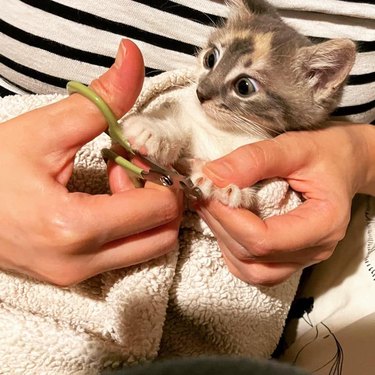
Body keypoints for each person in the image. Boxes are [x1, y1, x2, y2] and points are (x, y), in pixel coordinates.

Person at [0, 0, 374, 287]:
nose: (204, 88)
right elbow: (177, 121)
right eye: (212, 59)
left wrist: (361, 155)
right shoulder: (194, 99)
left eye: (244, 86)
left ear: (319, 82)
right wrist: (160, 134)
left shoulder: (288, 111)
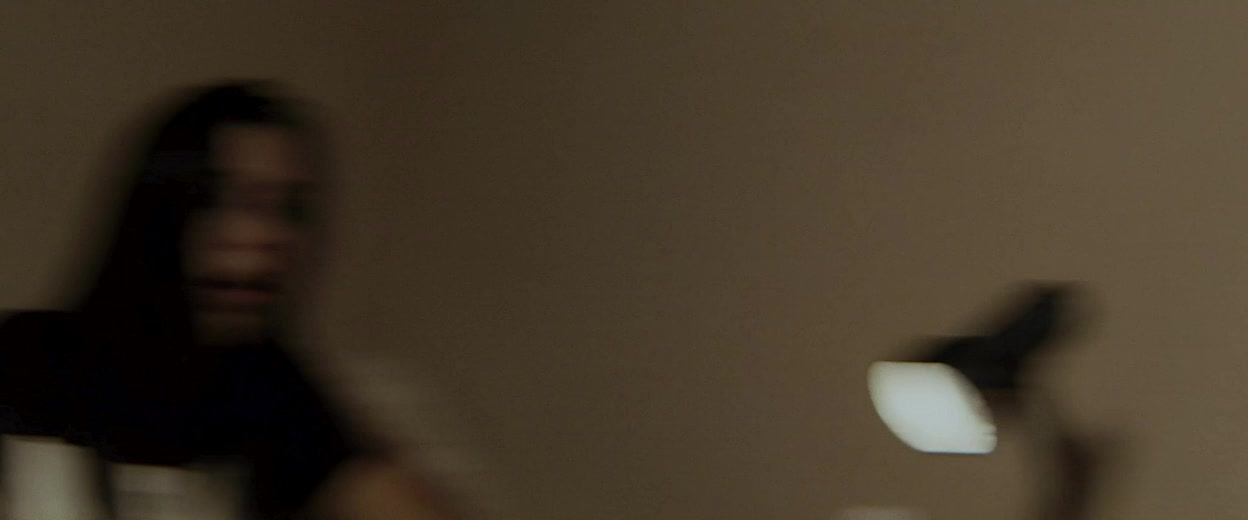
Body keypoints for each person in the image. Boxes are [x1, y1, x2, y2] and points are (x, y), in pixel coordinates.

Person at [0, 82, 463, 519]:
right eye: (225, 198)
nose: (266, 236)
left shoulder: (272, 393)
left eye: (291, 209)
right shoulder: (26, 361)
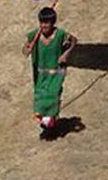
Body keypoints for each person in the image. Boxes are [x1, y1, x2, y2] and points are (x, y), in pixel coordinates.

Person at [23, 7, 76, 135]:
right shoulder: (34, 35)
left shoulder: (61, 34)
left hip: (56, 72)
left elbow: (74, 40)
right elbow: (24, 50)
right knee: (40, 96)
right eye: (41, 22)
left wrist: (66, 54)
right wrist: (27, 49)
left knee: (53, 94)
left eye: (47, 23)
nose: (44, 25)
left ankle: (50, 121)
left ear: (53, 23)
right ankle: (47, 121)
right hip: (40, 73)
--
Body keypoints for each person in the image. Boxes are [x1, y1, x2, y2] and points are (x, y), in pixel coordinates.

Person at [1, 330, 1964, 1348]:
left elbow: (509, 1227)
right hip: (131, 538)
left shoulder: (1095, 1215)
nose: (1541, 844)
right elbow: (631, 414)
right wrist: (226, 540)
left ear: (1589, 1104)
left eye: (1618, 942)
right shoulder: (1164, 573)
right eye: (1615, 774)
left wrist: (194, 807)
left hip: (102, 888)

Task statement:
In how many lines of the records does the word "shoulder" appear? Reply with the number only.

Result:
8